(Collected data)
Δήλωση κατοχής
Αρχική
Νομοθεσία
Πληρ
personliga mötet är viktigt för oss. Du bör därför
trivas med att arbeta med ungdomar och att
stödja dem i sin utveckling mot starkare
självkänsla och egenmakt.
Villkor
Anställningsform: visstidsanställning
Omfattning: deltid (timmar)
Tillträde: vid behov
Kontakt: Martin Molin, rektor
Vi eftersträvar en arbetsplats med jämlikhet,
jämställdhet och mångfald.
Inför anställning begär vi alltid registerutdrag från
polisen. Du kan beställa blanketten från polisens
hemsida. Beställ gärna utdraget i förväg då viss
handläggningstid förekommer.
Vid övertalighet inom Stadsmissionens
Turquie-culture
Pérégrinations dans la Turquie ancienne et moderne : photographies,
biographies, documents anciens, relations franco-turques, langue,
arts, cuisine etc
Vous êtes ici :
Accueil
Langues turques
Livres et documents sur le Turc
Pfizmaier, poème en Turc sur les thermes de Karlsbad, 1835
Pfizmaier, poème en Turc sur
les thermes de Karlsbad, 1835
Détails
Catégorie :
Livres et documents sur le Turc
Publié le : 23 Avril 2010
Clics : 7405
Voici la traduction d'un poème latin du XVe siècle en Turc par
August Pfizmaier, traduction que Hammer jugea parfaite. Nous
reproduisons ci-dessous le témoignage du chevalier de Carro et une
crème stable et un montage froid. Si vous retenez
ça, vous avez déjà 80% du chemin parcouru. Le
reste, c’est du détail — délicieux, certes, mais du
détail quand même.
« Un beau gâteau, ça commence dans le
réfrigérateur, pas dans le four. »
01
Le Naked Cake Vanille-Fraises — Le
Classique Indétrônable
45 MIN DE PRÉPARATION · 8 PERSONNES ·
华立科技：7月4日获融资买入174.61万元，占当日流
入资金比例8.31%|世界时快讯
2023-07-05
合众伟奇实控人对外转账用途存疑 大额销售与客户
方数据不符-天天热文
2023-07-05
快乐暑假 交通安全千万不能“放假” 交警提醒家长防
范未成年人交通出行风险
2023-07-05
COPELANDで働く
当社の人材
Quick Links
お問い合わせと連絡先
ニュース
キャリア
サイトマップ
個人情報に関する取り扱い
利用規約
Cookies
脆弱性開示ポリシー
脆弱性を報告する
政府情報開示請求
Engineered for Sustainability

*WHAT YOU WILL DO*.
Write out all of the data above again, line for line, with nothing changed.

*OUTPUT FOR THIS TASK*.
Δήλωση κατοχής
Αρχική
Νομοθεσία
Πληρ
personliga mötet är viktigt för oss. Du bör därför
trivas med att arbeta med ungdomar och att
stödja dem i sin utveckling mot starkare
självkänsla och egenmakt.
Villkor
Anställningsform: visstidsanställning
Omfattning: deltid (timmar)
Tillträde: vid behov
Kontakt: Martin Molin, rektor
Vi eftersträvar en arbetsplats med jämlikhet,
jämställdhet och mångfald.
Inför anställning begär vi alltid registerutdrag från
polisen. Du kan beställa blanketten från polisens
hemsida. Beställ gärna utdraget i förväg då viss
handläggningstid förekommer.
Vid övertalighet inom Stadsmissionens
Turquie-culture
Pérégrinations dans la Turquie ancienne et moderne : photographies,
biographies, documents anciens, relations franco-turques, langue,
arts, cuisine etc
Vous êtes ici :
Accueil
Langues turques
Livres et documents sur le Turc
Pfizmaier, poème en Turc sur les thermes de Karlsbad, 1835
Pfizmaier, poème en Turc sur
les thermes de Karlsbad, 1835
Détails
Catégorie :
Livres et documents sur le Turc
Publié le : 23 Avril 2010
Clics : 7405
Voici la traduction d'un poème latin du XVe siècle en Turc par
August Pfizmaier, traduction que Hammer jugea parfaite. Nous
reproduisons ci-dessous le témoignage du chevalier de Carro et une
crème stable et un montage froid. Si vous retenez
ça, vous avez déjà 80% du chemin parcouru. Le
reste, c’est du détail — délicieux, certes, mais du
détail quand même.
« Un beau gâteau, ça commence dans le
réfrigérateur, pas dans le four. »
01
Le Naked Cake Vanille-Fraises — Le
Classique Indétrônable
45 MIN DE PRÉPARATION · 8 PERSONNES ·
华立科技：7月4日获融资买入174.61万元，占当日流
入资金比例8.31%|世界时快讯
2023-07-05
合众伟奇实控人对外转账用途存疑 大额销售与客户
方数据不符-天天热文
2023-07-05
快乐暑假 交通安全千万不能“放假” 交警提醒家长防
范未成年人交通出行风险
2023-07-05
COPELANDで働く
当社の人材
Quick Links
お問い合わせと連絡先
ニュース
キャリア
サイトマップ
個人情報に関する取り扱い
利用規約
Cookies
脆弱性開示ポリシー
脆弱性を報告する
政府情報開示請求
Engineered for Sustainability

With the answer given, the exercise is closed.